# WORK INSTRUCTION 1:
List the secondary endpoints that the vidofludimus trial announcement says are included in the final data.
# WORK INSTRUCTION 2:
According to the vidofludimus trial announcement, what total response rate was reached for the top-line primary endpoint?
# WORK INSTRUCTION 3:
Write a continuation of the vidofludimus trial announcement, starting after its last sentence.

───── READING TEXT ─────

4SC AG, has announced the final data from the ENTRANCE Phase IIa trial in inflammatory bowel disease (IBD) with vidofludimus, an oral inhibitor of interleukin-17 (IL-17) release and DHODH, including the secondary endpoints comprising the analysis of CDAI (Crohn’s disease, CD) and CAI (ulcerative colitis, UC) disease scores, change of prednisolone intake and threshold doses, safety, pharmacokinetics and biomarkers.
The data support the previously reported top-line primary endpoint result, which was achieved with a total response rate of 88.5%. These were presented last week at the 6th ECCO IBD Conference in Dublin, Ireland.
• Primary objective of the ENTRANCE study in 26 CD and UC patients was to assess vidofludimus’ remission maintenance potential in steroid-dependant IBD patients upon steroid weaning.

───── EXCERPTED DATA ─────

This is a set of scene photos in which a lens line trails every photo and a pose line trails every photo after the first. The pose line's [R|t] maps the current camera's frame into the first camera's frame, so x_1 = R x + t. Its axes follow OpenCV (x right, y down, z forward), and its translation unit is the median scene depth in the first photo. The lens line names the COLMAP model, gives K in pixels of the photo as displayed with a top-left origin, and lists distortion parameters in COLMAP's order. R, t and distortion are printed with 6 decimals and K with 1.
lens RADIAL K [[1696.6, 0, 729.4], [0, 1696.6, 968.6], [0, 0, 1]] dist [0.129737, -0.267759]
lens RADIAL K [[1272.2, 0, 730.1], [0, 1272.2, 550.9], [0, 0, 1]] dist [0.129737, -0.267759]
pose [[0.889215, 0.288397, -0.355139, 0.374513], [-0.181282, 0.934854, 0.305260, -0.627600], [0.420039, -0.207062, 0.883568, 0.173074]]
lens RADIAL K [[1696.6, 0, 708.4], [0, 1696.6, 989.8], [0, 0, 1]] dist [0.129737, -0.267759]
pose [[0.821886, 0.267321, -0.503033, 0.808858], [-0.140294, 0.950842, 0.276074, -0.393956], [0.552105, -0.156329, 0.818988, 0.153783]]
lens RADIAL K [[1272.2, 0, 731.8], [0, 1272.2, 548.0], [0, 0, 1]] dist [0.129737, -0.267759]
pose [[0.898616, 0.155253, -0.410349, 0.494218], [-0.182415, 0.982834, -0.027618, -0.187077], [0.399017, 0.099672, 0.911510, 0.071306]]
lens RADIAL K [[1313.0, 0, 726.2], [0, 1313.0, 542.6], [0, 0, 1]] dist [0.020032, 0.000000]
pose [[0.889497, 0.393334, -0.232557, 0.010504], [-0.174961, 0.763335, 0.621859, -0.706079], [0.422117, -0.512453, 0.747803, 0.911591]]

─────

# TASK RESULT 1:
- Analysis of CDAI (Crohn's disease, CD) and CAI (ulcerative colitis, UC) disease scores
- Change of prednisolone intake and threshold doses
- Safety
- Pharmacokinetics
- Biomarkers

# TASK RESULT 2:
88.5%

# TASK RESULT 3:
• Primary endpoint was met with an 88.5% total response rate (complete and partial responders), supported by secondary endpoint results demonstrating a clear clinical benefit for treated IBD patients.
• Required relapse-free prednisolone doses at the end of vidofludimus therapy were significantly lower than average doses needed prior to study entry.
• Average prednisolone consumption dramatically dropped over the course of the treatment period.
• Prednisolone threshold doses of partial responders at the end of the treatment were significantly reduced compared to documented threshold doses prior to study entry.
• Vidofludimus was safe and well tolerated by all patients.
Entrance Trial Final Data
The top-line results from the exploratory, open-label, single-arm ENTRANCE Phase IIa study, announced in November 2010, demonstrated a 88.5% total response rate with vidofludimus versus an average placebo response rate of approximately 20% across published benchmark clinical trials, in steroid-dependant IBD patients.
53.9% (14 out of 26) of patients were complete responders, 34.6% (9 out of 26) of patients were partial responders (34.6%), and 11.5% (3 out of 26) of patients were evaluated as non-responders. No variation in response rates across the sub-disease populations of Crohn’s disease (85.7%) and ulcerative colitis (91.7%) over the 12 week treatment period was observed.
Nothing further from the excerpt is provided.